Aktuelle Nachrichten – Städtereisen & Kulturreisen
20.09.2012
Foto: Bernd Kregel
Längst ist Lissabon - die Schöne vom Tejo - mit ihren Reizen auf dem Weg von einer europäischen Kurltur-Hauptstadt zur Kult-Hauptstadt.
Gefühlsaufwallung in Moll
Stimmgewaltig schüttet die attraktive „Fadista“ Cristiana Perestra im Halbdunkel des renommierten „Clube de Fado“ ihr Herz vor ihren Zuhörern aus. Eine ausdrucksstarke Mimik und beschwörende Gesten verleihen ihrem Anliegen die nötige Überzeugungskraft. So liest ihr das Publikum wie gebannt diese Gefühlswallung von den Lippen ab.
Wie konnte der Mistkerl sie nur wegen einer Anderen verlassen? Dafür möchte sie ihm die Augen auskratzen und ihn in die tiefste Hölle wünschen. Dennoch liebt sie ihn noch immer. Und niemals würde sie einen anderen auch nur aus der Ferne anschauen. So ist die verzehrende Sehnsucht nach dem Unerfüllbaren ihr ständiger Wegbegleiter, der ihr das Herz zerreißt und ihre Schwermut unerträglich macht.
Gehört nicht die Schwermut zum festen Bestandteil der portugiesischen Volksseele? Ein Weltschmerz, der sich sogar zum lustvollen Leiden und zur genießerischen Klage steigern kann, wie Joao da Praca, der Besitzer des „Clube de Fado“, aus langer Erfahrung weiß. Eine widersprüchliche Gefühlslage, die sich über die Jahrhunderte in den Höhen und Tiefen des Seelenlebens gleichermaßen eingerichtet hat. Die anhaltende Bedeutung dieser ans Mark gehenden Kunstform beweisen die zahlreichen Lokale auf dem Alfama-Hügel, in denen der Fado-Kult allabendlich zelebriert wird.
Auf harten Holzbänken ins Amüsierviertel
Die Fado-Clubs gibt es auch auf der anderen Seite des Tales im Bairro Alto, dem eigentlichen Amüsierviertel von Lissabon. Allein die Straßenbahnfahrt dorthin mit der legendären Linie 28 wird zum Abenteuer. Früher eine technische Neuheit, versehen die kleinen gelben Waggons ihren Dienst heute nur noch mit Mühe. Ihr Aussehen und ihre harten Holzbänke erinnern sogar an die Cable Cars in San Francisco. Wie jene bereiten sie ihren Fahrgästen an den Berghängen der Stadt mit schaukelnder Fahrt dennoch ein genussvolles Erlebnis.

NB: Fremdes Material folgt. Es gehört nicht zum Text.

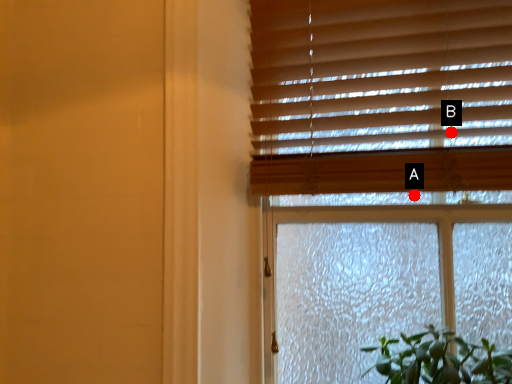
Question: Two points are circled on the image, labeled by A and B beside each circle. Which of the following is the closest to the observer?

Choices:
 (A) A is closer
 (B) B is closer

Answer: (B)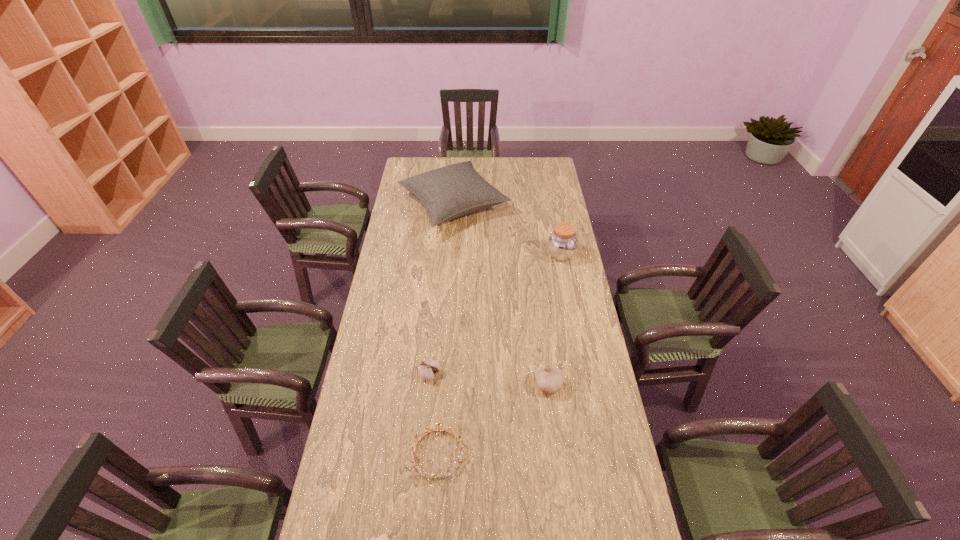
Where is `vacant region at the right edge`? vacant region at the right edge is located at coordinates (546, 256).

Find the location of `free spot at the far left corner of the desktop`. free spot at the far left corner of the desktop is located at coordinates (425, 159).

Image resolution: width=960 pixels, height=540 pixels. In order to click on free space at the far right corner of the desktop in this screenshot , I will do `click(533, 176)`.

The width and height of the screenshot is (960, 540). I want to click on vacant space in between the second nearest object and the second object from right to left, so click(x=493, y=419).

Where is `vacant point located between the left garlic and the jar`? vacant point located between the left garlic and the jar is located at coordinates (495, 314).

You are a GUI agent. You are given a task and a screenshot of the screen. Output one action in this format:
    pyautogui.click(x=<x>, y=<y>)
    Task: Click on the empty location between the second object from right to left and the second tallest object
    
    Given the screenshot: What is the action you would take?
    pyautogui.click(x=555, y=319)

Locate an element on the screen. vacant area that lies between the tallest object and the second shortest object is located at coordinates (445, 330).

Find the location of `vacant area between the left garlic and the farthest object`. vacant area between the left garlic and the farthest object is located at coordinates (442, 289).

Identify the location of the fourth closest object relative to the tiara. The width and height of the screenshot is (960, 540). (562, 243).

Identify the location of the fourth closest object to the second shortest object. (562, 243).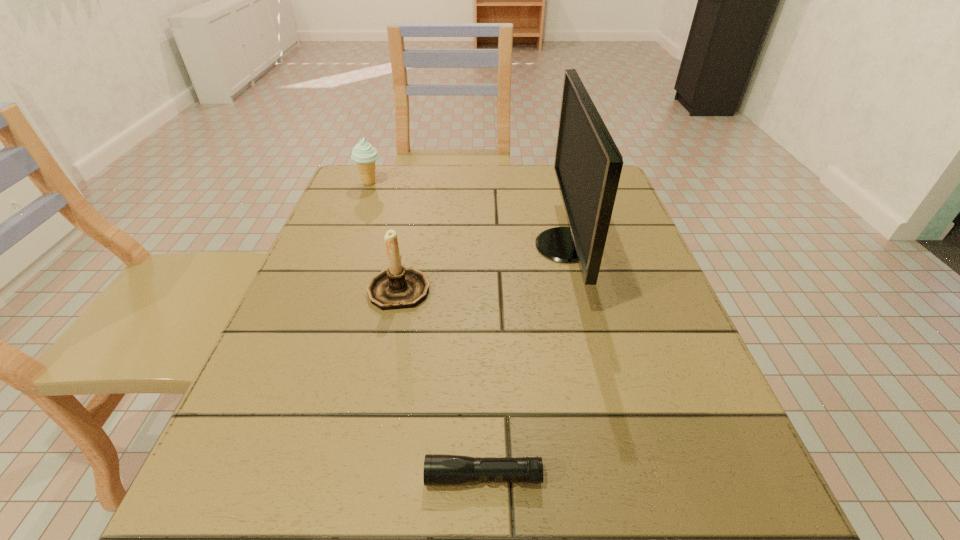
At what (x,y) coordinates should I click in order to perform the action: click on free space that is in between the tallest object and the second tallest object. Please return your answer as a coordinate pair (x, y). This screenshot has width=960, height=540. Looking at the image, I should click on (482, 266).

The width and height of the screenshot is (960, 540). I want to click on vacant space that's between the shortest object and the farthest object, so click(426, 330).

Image resolution: width=960 pixels, height=540 pixels. Identify the location of vacant space that's between the icecream and the second object from right to left. (426, 330).

In order to click on unoccupied area between the flashlight and the tallest object in this screenshot , I will do `click(524, 361)`.

I want to click on vacant region between the second object from left to right and the flashlight, so click(442, 382).

I want to click on empty space that is in between the nearest object and the second shortest object, so click(x=426, y=330).

Where is `free space that is in between the nearest object and the second tallest object`? free space that is in between the nearest object and the second tallest object is located at coordinates (442, 382).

Der rollende Standortwechsel endet an der „Praca L. de Camoes“, dem Platz, der mit einem beeindruckenden Denkmal seinen großen portugiesischen Nationaldichter ehrt. In den umliegenden Straßen und Gässchen mit ihren Restaurants, Kneipen und Fado-Lokalen wird inzwischen die Nacht zum Tage gemacht. Denn hier geben sich die Nachtschwärmer der Stadt bei ihrem Stelldichein die Klinke in die Hand. Und wenn die Räumlichkeiten nicht ausreichen, wird der Aktionsradius einfach nach außen verlagert, wo die in Moll gestimmten Fado-Töne schon bald einer fröhlicheren Stimmung weichen.